Enfin, selon l’article 514 du code de procédure civile, les décisions de première instance sont de droit exécutoires à titre provisoire à moins que la loi ou la décision rendue n’en dispose autrement. Selon l’article 514-1 du même code, le juge peut néanmoins écarter l’exécution provisoire de droit, en tout ou partie, s’il estime qu’elle est incompatible avec la nature de l’affaire.

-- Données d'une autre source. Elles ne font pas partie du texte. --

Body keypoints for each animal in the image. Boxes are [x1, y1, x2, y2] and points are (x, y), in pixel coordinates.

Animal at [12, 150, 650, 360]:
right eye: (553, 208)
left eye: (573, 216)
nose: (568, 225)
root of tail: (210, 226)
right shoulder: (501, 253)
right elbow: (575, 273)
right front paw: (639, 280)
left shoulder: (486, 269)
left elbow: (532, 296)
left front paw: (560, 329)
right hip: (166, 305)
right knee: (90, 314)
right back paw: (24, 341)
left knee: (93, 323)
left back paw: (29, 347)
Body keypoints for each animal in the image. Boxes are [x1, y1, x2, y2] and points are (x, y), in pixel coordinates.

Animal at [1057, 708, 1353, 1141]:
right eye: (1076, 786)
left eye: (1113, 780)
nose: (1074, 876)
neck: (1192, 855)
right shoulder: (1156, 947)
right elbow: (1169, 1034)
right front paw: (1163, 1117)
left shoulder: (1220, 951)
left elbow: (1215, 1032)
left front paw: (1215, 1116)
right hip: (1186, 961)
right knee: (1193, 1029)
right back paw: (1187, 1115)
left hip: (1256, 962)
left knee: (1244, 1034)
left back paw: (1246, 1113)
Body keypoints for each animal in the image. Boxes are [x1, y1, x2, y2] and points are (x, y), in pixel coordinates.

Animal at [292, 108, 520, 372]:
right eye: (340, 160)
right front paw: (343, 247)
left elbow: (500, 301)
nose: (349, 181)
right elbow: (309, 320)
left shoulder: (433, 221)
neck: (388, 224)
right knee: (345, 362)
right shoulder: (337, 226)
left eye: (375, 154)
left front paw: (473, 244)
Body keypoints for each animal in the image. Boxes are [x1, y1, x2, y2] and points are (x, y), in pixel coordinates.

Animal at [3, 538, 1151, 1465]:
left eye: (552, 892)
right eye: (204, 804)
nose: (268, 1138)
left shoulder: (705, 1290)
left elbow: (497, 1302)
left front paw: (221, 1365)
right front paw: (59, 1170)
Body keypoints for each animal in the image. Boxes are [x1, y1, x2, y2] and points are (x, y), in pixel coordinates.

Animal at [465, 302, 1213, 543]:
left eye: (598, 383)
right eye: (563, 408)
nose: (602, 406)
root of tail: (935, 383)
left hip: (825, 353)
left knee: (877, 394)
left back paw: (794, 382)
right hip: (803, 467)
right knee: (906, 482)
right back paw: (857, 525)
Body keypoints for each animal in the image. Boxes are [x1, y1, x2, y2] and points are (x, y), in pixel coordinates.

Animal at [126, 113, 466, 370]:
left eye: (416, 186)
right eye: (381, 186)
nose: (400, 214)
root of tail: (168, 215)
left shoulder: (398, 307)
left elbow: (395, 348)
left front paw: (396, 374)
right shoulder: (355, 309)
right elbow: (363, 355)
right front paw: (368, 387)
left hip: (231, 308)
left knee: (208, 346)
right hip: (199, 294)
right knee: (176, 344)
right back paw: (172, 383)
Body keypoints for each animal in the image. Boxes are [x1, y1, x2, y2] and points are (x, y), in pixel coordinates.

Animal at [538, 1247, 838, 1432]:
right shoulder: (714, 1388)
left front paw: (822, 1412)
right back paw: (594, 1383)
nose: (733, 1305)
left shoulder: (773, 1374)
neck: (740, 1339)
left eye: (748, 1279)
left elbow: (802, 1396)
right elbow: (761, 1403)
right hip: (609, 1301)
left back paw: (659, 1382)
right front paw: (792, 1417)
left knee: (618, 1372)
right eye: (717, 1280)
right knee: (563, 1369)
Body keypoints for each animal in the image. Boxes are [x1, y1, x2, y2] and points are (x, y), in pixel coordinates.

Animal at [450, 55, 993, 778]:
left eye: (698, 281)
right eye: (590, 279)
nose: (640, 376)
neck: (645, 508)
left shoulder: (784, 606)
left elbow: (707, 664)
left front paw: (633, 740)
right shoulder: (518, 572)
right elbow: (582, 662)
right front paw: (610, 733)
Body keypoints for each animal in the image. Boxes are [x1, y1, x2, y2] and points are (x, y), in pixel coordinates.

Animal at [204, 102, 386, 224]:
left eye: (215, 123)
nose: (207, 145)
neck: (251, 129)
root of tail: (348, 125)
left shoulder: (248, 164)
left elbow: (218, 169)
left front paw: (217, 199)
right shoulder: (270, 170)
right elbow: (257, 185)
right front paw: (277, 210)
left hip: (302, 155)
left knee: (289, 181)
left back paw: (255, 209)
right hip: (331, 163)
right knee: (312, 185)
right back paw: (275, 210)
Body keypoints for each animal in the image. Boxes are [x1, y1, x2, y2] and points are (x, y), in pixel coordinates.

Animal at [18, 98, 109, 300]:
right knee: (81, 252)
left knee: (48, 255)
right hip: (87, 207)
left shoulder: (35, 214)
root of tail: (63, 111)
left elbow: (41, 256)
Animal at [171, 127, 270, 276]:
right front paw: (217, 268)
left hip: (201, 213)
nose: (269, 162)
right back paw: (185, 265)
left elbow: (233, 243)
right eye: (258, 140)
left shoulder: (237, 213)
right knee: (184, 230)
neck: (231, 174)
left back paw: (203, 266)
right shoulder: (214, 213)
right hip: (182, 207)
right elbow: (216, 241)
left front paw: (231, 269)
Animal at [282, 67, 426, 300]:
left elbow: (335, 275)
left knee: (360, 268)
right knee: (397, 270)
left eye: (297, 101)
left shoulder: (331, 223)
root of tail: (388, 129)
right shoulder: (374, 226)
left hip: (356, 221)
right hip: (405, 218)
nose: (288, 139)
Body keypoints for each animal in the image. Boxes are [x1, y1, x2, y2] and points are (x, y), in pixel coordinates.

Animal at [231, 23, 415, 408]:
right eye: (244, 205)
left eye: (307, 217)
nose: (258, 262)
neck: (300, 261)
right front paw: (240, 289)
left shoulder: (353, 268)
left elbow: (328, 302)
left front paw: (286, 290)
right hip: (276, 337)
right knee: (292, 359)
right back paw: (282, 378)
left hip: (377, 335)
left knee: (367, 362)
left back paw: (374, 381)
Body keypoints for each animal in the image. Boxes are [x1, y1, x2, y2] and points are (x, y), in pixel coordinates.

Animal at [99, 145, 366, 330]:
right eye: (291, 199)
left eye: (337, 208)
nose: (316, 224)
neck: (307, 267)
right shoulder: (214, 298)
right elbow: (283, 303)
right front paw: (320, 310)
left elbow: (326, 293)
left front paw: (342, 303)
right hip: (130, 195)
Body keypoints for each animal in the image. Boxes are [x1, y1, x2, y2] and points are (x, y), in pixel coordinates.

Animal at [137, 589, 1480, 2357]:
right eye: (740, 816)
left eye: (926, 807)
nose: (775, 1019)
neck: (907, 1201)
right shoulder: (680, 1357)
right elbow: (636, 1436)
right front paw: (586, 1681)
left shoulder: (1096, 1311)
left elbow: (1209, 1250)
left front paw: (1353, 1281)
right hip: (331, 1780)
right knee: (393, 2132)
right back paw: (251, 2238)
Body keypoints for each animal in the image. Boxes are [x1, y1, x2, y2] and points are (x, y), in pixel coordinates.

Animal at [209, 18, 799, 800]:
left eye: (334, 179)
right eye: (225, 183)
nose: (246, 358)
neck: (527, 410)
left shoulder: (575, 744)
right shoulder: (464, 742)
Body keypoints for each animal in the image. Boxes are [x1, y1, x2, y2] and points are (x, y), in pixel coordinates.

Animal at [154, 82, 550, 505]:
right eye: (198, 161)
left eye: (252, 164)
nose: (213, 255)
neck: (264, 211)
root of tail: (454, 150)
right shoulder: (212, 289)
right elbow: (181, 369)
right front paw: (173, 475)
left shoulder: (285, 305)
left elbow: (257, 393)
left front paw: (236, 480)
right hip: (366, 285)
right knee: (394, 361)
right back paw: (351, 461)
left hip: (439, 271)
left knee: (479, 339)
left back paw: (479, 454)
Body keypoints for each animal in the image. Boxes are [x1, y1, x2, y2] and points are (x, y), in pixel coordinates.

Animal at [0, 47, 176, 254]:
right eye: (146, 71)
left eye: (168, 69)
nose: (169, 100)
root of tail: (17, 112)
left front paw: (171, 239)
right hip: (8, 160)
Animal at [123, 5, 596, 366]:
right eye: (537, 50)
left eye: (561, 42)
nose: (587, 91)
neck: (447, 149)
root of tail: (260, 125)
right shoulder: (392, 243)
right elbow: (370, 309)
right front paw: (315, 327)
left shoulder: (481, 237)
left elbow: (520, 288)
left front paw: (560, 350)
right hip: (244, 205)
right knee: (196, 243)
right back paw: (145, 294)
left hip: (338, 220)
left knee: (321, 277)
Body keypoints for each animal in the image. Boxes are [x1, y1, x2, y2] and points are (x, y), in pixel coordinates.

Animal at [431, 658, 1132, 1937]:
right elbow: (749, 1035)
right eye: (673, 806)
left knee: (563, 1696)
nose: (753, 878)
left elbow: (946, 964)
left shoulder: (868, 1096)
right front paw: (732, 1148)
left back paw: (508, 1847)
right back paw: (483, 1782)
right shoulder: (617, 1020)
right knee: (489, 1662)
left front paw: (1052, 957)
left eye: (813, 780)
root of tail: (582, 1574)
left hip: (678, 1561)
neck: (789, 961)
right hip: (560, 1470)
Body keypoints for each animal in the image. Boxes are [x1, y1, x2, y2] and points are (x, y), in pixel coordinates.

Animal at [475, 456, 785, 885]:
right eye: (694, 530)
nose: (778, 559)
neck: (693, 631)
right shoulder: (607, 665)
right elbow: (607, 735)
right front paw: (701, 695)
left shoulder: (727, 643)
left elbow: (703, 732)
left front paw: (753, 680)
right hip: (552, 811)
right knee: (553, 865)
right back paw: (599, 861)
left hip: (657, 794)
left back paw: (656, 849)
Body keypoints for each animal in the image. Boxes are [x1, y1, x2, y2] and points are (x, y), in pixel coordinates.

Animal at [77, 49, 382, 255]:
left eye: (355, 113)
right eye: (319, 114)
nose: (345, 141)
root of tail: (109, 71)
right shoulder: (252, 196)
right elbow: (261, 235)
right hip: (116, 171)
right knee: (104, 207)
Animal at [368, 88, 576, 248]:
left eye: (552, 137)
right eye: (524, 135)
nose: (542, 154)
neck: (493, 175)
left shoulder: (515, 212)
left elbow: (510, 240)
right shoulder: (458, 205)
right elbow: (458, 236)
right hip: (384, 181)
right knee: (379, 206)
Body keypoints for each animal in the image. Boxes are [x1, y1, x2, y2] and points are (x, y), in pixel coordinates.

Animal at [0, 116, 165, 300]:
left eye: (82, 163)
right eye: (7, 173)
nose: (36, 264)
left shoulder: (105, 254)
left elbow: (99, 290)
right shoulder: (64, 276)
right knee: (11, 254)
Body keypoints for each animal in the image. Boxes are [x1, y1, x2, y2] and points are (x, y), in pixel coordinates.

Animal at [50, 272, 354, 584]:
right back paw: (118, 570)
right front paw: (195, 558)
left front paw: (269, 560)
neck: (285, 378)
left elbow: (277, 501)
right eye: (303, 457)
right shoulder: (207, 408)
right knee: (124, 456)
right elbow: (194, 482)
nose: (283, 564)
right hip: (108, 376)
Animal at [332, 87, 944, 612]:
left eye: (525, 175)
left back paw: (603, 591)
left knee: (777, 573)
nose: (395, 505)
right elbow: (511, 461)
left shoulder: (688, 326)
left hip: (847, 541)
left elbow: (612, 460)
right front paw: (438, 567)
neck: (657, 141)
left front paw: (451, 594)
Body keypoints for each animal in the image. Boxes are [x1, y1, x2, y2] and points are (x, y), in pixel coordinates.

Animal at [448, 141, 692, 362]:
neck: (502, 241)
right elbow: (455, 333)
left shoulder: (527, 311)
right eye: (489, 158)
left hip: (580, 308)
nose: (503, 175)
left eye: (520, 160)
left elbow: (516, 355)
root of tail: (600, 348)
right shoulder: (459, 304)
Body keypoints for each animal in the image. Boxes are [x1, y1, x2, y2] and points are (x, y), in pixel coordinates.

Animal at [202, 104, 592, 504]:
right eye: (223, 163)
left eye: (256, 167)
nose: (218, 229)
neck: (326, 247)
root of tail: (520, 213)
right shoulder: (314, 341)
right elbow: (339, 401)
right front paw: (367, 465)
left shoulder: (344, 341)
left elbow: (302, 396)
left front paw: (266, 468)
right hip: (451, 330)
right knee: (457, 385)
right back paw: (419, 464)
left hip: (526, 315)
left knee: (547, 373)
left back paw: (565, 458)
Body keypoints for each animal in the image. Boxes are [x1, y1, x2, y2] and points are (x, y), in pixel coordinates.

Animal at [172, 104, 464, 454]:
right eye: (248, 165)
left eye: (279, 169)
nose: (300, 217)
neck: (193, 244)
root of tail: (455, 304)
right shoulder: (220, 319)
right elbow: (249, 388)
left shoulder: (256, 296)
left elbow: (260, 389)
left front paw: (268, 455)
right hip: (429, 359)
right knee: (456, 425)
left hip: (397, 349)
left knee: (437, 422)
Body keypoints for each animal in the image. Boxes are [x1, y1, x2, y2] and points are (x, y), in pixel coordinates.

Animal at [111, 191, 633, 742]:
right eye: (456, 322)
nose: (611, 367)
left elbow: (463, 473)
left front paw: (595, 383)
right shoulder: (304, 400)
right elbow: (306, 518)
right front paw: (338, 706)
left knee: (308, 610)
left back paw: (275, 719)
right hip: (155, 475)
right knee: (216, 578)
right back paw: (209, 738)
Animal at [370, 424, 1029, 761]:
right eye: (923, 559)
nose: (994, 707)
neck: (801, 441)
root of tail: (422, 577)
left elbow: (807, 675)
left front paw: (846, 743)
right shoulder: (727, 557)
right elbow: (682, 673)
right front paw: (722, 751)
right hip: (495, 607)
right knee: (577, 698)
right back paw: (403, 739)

Il statue, d’office ou à la demande d’une partie, par décision spécialement motivée.
En l’espèce, compte tenu du montant de la dette il n’y a pas lieu d’écarter l’exécution provisoire de la présente décision.
PAR CES MOTIFS,
La juge des contentieux de la protection, statuant après débats publics, par jugement mis à disposition au greffe, contradictoire et en premier ressort,
DÉCLARE recevable l’opposition formée le 15 février 2023 par M. [P] [O] ;
DIT que le présent jugement se substitue à l’ordonnance d’injonction de payer en date du 30 décembre 2022 ;
PRONONCE la déchéance totale du droit aux intérêts de la société la SA BNP PARIBAS au titre du crédit souscrit le 17 septembre 2020 par M. [P] [O],
ÉCARTE l’application des articles 1231-6 et 1231-7 du code civil et L.313-3 du code monétaire et financier,
CONDAMNE M. [P] [O] à payer à la société la SA BNP PARIBAS la somme de 27100,26 euros (vingt-sept mille cents euros et vingt-six centimes), à titre de restitution des sommes versées en application du contrat précité,
DIT que cette somme ne produira pas d’intérêt, même au taux légal,
DÉBOUTE la société la SA BNP PARIBAS du surplus de ses demandes,
DIT n’y avoir lieu d’écarter l’exécution provisoire de la présente décision,
DIT n’y avoir lieu à condamnation au titre de l’article 700 du code de procédure civile,
CONDAMNE M. [P] [O] aux dépens.
Ainsi signé par la juge et la greffière susnommées et mis à disposition des parties le 23 janvier 2025.